▶ TEXTO FUENTE:
<<<<

Me alegra muchísimo que se compruebe ahora mismo, en medio de la incertidumbre, la utilidad de dicho esteroide, uno de los cinco fármacos del Profe Buchaca. Y pienso entonces en el esfuerzo descomunal de nuestro personal de salud. No solo en la actividad que vemos a diario: las pesquisas que llevan a cabo los estudiantes; la evolución sistemática que hacen los médicos y enfermeras de familia en los hogares donde se encuentran ingresados millares de sospechosos, o egresados de centros de aislamiento pero que deben ser observados durante dos semanas más; los bioquímicos; los microbiólogos; los virólogos; los choferes de ambulancias. Todos en función de realizar exámenes cuyos resultados no serán del todo confiables, pero que ofrecen una aproximación de lo que se llama “levantamiento del problema”. Mi pensamiento llega también al interior de los hospitales, desde los cuerpos de guardia, pasando por el laboratorio, por el salón de imagenología, por las diferentes salas de ingresos, hasta llegar a terapia intensiva. El tipo de médico dedicado a la última especialidad referida, el intensivista, encerrado entre las paredes de una unidad donde todo es muy verde, muy frío y donde no tienen cabida ni la duda ni la lentitud —porque en cuestión de minutos deben tomarse decisiones trascendentales—, suele ser jovial, a pesar de las circunstancias. Y ese personal, sometido a presiones inimaginables todo el tiempo, ahora mismo debe estar más angustiado que nunca.

>>>>

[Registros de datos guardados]

<<<<

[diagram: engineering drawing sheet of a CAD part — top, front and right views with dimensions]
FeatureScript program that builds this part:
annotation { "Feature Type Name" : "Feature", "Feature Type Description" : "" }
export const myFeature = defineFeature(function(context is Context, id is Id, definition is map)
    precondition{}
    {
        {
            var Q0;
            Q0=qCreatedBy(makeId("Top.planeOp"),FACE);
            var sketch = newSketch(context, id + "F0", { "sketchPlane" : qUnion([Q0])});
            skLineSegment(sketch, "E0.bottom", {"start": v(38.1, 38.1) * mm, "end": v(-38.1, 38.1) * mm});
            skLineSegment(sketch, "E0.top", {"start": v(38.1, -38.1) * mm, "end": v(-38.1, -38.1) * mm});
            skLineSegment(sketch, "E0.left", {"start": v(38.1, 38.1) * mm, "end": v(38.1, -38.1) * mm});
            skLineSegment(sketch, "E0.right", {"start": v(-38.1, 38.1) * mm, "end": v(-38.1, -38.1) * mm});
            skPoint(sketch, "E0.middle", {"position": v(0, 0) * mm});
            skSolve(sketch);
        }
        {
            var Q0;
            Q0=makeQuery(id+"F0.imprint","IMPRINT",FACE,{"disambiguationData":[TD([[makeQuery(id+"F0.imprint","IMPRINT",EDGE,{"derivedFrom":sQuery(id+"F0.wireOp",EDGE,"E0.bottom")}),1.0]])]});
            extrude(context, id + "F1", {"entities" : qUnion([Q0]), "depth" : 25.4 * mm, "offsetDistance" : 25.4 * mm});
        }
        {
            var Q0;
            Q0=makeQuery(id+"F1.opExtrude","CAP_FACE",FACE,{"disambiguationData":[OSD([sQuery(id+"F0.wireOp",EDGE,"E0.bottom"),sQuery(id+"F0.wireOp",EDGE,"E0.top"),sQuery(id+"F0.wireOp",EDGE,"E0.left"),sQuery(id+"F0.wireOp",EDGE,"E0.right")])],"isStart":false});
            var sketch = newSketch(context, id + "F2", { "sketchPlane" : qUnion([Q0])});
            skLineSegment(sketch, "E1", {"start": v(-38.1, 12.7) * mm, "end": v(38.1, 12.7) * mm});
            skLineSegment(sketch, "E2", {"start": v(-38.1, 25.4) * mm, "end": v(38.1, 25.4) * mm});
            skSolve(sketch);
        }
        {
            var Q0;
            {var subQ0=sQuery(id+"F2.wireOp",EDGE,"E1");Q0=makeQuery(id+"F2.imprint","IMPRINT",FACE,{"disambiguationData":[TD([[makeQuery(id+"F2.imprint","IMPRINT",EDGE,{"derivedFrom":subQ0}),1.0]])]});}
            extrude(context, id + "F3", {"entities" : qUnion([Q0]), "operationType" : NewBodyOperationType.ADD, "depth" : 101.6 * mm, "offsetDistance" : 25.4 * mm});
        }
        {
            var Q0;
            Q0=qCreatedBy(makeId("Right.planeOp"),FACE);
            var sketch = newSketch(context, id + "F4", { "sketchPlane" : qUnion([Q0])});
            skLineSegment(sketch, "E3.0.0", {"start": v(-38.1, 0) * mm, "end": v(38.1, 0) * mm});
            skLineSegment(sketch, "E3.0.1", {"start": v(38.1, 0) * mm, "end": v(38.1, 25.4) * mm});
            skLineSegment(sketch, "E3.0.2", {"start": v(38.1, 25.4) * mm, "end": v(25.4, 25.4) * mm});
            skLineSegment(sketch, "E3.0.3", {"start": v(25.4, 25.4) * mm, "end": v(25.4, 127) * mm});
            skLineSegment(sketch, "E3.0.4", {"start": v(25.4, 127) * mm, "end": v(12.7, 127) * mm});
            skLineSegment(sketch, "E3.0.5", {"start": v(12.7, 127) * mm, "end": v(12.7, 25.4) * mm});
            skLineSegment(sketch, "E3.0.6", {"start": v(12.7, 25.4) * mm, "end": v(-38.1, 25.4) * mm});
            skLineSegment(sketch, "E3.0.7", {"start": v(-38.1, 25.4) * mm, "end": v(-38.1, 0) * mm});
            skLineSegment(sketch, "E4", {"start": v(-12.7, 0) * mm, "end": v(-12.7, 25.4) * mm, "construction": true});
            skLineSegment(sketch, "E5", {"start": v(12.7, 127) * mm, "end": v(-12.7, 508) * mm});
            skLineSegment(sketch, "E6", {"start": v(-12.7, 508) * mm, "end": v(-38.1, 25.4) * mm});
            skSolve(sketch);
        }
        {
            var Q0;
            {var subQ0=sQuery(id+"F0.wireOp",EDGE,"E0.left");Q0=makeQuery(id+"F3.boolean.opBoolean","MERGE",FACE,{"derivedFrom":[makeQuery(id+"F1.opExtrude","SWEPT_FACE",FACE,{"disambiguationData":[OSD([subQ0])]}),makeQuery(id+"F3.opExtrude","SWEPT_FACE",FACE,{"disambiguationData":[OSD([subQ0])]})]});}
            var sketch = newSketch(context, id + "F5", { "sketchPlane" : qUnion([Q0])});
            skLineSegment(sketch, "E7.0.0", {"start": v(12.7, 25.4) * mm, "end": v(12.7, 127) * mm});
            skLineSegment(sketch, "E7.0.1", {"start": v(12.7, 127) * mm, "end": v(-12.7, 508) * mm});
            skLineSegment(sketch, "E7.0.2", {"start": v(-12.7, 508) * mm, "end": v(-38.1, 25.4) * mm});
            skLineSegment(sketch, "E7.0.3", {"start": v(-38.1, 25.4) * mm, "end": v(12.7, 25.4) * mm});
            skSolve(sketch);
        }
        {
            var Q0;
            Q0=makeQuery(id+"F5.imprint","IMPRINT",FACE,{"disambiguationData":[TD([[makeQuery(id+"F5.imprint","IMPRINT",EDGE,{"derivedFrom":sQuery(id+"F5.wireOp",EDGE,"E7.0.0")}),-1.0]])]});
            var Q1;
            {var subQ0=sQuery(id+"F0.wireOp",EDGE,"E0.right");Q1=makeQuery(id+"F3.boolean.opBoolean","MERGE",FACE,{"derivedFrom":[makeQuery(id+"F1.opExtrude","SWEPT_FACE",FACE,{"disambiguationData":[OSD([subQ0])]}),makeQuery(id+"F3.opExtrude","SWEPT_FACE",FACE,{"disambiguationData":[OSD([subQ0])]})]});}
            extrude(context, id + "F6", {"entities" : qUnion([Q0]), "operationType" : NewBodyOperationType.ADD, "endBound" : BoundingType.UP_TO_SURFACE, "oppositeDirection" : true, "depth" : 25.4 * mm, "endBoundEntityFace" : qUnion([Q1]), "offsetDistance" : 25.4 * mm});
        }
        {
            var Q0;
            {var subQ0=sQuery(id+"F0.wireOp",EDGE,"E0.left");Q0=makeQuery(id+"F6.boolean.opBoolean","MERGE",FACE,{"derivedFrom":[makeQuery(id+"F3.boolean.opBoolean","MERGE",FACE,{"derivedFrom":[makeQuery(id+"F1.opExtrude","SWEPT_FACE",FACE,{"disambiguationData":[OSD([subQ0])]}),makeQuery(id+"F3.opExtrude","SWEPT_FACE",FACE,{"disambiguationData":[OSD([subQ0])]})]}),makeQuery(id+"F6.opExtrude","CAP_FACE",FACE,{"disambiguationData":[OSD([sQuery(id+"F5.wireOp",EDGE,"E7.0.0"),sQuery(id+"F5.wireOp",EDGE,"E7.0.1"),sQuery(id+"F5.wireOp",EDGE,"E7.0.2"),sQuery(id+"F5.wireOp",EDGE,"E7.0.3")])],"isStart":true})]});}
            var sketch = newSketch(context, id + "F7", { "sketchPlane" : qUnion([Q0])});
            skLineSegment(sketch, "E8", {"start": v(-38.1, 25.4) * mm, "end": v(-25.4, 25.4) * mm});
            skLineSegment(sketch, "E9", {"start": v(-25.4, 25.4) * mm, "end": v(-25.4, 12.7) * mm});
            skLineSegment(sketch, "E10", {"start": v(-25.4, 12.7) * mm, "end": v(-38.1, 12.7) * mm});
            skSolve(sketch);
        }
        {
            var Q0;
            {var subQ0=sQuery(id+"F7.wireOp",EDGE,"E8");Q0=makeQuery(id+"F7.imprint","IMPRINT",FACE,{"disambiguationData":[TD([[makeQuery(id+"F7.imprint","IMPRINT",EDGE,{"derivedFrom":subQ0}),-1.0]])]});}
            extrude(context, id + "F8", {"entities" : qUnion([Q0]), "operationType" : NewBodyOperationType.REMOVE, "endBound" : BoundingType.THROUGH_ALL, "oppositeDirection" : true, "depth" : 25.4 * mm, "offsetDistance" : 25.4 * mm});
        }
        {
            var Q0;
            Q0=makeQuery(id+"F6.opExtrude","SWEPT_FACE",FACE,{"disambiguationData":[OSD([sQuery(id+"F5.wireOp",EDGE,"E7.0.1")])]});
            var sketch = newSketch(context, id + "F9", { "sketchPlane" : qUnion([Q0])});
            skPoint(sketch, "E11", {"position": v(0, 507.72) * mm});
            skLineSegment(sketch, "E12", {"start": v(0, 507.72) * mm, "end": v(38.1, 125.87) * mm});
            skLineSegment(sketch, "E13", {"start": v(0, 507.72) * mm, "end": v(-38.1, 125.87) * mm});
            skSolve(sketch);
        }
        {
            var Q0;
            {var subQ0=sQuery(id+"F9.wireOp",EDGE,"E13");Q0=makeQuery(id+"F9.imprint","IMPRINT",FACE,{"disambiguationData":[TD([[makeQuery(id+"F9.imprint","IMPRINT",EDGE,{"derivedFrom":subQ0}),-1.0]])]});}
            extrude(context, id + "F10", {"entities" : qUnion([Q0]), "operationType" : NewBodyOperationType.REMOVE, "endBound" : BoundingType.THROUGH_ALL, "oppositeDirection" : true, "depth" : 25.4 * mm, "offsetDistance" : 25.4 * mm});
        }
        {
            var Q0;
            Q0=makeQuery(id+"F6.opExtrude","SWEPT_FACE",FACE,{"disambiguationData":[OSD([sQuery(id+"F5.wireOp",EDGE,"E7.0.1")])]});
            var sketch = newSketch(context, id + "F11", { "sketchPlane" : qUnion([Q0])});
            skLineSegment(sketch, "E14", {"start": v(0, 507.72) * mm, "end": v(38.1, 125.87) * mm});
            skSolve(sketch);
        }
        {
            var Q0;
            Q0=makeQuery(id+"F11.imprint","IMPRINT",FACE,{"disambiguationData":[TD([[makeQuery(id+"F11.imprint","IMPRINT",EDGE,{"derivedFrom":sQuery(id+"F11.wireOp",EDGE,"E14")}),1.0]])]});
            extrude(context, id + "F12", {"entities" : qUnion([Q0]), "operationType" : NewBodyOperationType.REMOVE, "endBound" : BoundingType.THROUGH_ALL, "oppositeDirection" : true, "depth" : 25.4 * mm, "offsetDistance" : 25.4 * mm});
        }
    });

>>>>

Según el texto sobre el personal de salud, ¿cómo suele ser el médico intensivista a pesar de las circunstancias?

▶ RESPUESTA DEL EJERCICIO: Suele ser jovial.